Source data
□ □ □ □
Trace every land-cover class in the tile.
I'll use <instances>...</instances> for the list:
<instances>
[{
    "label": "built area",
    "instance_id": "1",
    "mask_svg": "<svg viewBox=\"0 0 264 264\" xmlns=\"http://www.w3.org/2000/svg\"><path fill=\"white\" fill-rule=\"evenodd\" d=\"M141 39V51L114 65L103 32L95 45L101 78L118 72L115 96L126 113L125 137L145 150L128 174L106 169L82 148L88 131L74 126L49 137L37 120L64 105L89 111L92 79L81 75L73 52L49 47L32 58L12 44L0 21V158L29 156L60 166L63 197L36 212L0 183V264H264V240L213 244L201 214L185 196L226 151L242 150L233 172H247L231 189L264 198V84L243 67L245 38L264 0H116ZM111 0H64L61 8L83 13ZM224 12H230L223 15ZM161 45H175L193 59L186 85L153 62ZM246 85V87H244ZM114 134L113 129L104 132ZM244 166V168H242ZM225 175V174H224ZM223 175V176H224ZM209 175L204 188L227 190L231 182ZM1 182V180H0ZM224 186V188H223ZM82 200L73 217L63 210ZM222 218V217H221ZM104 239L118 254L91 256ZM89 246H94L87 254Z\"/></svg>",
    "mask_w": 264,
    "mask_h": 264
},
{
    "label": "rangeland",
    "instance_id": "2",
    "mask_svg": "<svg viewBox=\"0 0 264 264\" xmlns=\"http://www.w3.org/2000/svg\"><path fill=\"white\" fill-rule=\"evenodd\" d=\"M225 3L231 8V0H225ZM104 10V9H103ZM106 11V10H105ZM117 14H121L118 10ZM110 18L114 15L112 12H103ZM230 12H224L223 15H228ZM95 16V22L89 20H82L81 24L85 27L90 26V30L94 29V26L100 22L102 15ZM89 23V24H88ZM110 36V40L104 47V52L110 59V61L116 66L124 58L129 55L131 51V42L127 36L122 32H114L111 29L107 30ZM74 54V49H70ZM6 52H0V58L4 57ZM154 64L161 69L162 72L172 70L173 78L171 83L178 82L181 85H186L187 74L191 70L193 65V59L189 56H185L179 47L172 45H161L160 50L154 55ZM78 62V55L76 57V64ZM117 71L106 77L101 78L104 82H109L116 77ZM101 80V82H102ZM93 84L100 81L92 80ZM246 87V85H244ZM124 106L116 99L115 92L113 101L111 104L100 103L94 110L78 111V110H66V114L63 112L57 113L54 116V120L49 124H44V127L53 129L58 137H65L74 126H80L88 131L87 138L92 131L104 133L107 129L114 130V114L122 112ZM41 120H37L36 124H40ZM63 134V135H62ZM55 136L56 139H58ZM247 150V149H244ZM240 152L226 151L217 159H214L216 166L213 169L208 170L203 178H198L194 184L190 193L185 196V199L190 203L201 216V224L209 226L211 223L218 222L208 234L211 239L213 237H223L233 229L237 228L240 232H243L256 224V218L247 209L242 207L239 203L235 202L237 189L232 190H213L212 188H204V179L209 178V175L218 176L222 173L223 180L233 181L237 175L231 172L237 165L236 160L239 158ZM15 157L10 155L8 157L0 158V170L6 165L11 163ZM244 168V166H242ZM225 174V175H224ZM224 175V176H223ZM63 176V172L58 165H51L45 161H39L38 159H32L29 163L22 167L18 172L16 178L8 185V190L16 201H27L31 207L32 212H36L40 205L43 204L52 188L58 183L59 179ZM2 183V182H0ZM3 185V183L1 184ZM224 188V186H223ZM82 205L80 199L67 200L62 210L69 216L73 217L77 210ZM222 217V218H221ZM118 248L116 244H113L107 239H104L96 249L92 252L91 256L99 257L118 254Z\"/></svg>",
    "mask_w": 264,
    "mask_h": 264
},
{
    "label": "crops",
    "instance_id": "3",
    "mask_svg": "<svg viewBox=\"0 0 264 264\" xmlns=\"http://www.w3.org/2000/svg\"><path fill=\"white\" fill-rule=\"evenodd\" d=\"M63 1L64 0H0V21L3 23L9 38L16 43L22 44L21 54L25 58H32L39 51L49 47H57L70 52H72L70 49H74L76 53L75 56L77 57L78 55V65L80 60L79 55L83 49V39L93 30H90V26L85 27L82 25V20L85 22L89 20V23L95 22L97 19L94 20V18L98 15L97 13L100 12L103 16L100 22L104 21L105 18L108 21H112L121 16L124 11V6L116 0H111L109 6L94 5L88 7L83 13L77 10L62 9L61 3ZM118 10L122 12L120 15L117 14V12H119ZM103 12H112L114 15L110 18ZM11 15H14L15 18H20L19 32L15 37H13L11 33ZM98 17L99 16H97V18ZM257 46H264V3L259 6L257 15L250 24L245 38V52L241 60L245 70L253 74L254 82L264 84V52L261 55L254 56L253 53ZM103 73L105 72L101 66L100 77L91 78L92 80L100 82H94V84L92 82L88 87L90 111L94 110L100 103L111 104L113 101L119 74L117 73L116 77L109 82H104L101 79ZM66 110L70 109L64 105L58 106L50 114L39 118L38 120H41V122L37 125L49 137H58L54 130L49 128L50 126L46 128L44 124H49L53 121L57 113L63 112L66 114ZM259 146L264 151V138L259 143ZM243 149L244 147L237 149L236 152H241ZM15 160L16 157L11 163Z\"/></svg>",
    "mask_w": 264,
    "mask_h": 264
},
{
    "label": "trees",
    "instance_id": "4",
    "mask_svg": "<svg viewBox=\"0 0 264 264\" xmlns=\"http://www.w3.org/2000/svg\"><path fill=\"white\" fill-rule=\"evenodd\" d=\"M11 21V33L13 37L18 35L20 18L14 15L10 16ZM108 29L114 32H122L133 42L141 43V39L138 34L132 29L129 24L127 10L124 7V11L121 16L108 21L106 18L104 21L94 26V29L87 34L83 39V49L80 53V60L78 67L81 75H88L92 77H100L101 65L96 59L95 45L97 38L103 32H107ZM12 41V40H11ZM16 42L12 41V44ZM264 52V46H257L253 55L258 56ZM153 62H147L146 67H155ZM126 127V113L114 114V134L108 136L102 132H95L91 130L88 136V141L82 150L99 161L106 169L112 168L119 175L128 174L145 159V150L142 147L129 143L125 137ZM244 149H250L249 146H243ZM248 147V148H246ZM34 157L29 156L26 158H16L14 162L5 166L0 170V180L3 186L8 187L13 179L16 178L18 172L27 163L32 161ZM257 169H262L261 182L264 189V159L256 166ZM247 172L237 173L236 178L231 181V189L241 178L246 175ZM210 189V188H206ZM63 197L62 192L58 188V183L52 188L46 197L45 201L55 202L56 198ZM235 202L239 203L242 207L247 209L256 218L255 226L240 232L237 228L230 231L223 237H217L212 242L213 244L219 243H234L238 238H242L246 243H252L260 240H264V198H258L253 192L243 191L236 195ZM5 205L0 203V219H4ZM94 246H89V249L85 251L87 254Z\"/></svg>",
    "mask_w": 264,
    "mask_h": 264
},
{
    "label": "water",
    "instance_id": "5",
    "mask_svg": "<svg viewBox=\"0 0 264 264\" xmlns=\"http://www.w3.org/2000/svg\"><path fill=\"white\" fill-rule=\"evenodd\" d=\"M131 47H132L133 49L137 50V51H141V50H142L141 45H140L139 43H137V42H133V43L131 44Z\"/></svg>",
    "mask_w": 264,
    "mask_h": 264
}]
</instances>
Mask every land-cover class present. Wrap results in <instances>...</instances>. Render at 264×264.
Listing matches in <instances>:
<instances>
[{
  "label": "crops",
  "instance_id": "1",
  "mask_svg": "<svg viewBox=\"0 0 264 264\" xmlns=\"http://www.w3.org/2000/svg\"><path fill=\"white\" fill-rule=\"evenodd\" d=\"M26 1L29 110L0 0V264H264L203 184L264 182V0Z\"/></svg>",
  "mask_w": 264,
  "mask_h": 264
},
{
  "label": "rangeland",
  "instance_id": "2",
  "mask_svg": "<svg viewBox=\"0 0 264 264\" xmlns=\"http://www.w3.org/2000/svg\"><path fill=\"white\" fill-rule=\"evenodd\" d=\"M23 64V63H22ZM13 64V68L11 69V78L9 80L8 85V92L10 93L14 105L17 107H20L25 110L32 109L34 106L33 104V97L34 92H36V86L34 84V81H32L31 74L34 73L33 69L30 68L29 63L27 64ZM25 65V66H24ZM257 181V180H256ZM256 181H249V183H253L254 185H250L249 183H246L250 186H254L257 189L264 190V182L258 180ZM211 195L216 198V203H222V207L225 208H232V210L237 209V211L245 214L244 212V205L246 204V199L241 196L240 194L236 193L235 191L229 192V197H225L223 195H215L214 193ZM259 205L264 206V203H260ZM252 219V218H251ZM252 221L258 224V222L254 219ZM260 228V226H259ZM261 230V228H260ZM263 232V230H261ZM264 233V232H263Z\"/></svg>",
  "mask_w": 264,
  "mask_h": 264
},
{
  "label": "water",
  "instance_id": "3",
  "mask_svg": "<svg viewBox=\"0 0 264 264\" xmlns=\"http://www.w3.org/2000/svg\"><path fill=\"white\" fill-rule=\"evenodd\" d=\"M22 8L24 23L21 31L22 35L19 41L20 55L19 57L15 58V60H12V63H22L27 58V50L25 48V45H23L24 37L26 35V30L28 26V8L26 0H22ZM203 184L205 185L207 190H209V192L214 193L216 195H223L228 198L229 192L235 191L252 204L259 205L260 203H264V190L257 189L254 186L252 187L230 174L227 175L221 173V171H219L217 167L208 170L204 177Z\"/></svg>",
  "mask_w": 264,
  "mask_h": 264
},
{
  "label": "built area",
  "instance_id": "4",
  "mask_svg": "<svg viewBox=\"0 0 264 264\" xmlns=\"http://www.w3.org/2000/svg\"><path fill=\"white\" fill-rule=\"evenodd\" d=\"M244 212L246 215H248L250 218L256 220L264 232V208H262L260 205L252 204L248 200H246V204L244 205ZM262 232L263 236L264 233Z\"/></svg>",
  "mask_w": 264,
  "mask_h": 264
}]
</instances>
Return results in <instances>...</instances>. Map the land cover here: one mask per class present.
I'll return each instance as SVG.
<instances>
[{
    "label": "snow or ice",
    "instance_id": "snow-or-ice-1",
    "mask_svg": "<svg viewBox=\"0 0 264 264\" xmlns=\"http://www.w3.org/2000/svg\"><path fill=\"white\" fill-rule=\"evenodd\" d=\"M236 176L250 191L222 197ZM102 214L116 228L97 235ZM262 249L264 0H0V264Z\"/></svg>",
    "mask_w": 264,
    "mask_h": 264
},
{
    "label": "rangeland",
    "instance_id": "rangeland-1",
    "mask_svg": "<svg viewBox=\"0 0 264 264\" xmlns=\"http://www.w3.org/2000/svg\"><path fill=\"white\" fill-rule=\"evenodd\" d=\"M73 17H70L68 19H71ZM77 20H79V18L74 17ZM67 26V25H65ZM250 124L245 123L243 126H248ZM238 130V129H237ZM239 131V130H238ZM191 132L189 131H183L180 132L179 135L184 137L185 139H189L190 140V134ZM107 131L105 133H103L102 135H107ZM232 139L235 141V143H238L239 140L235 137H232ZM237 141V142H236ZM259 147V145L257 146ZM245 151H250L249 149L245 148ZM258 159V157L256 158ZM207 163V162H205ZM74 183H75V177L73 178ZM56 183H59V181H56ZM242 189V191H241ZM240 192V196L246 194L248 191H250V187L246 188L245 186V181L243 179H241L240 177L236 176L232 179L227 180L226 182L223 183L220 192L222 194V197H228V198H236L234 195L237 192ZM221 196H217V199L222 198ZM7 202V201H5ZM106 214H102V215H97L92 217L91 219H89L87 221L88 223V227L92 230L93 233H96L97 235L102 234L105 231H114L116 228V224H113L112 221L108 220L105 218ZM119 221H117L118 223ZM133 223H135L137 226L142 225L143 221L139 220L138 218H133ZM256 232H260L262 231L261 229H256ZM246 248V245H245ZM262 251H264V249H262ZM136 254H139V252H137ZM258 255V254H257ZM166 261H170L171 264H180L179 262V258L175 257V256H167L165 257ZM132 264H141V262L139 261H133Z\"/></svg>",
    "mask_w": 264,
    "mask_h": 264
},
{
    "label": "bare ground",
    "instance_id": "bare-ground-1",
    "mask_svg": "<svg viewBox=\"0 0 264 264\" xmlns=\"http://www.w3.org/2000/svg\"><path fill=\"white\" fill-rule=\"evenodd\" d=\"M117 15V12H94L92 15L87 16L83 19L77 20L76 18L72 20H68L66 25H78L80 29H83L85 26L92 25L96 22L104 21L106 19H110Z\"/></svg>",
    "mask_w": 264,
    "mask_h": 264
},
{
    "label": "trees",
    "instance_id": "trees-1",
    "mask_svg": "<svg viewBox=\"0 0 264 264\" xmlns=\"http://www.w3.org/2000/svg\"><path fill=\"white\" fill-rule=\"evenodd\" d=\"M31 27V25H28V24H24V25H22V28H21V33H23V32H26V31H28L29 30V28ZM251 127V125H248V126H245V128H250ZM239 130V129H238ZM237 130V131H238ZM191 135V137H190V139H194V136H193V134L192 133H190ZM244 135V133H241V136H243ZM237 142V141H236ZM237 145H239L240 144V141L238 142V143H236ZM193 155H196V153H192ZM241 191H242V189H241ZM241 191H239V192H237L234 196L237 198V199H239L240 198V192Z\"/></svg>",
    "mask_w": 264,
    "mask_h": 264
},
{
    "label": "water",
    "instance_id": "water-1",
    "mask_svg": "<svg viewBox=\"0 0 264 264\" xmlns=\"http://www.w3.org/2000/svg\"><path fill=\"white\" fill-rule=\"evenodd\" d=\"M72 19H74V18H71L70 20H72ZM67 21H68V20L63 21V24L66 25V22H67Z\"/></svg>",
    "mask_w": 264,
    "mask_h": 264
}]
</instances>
□ □ □ □
Required work → Please count the lines above that contain the string "rangeland", treating uppercase and lowercase as different, and give only the number.

Task solution → 4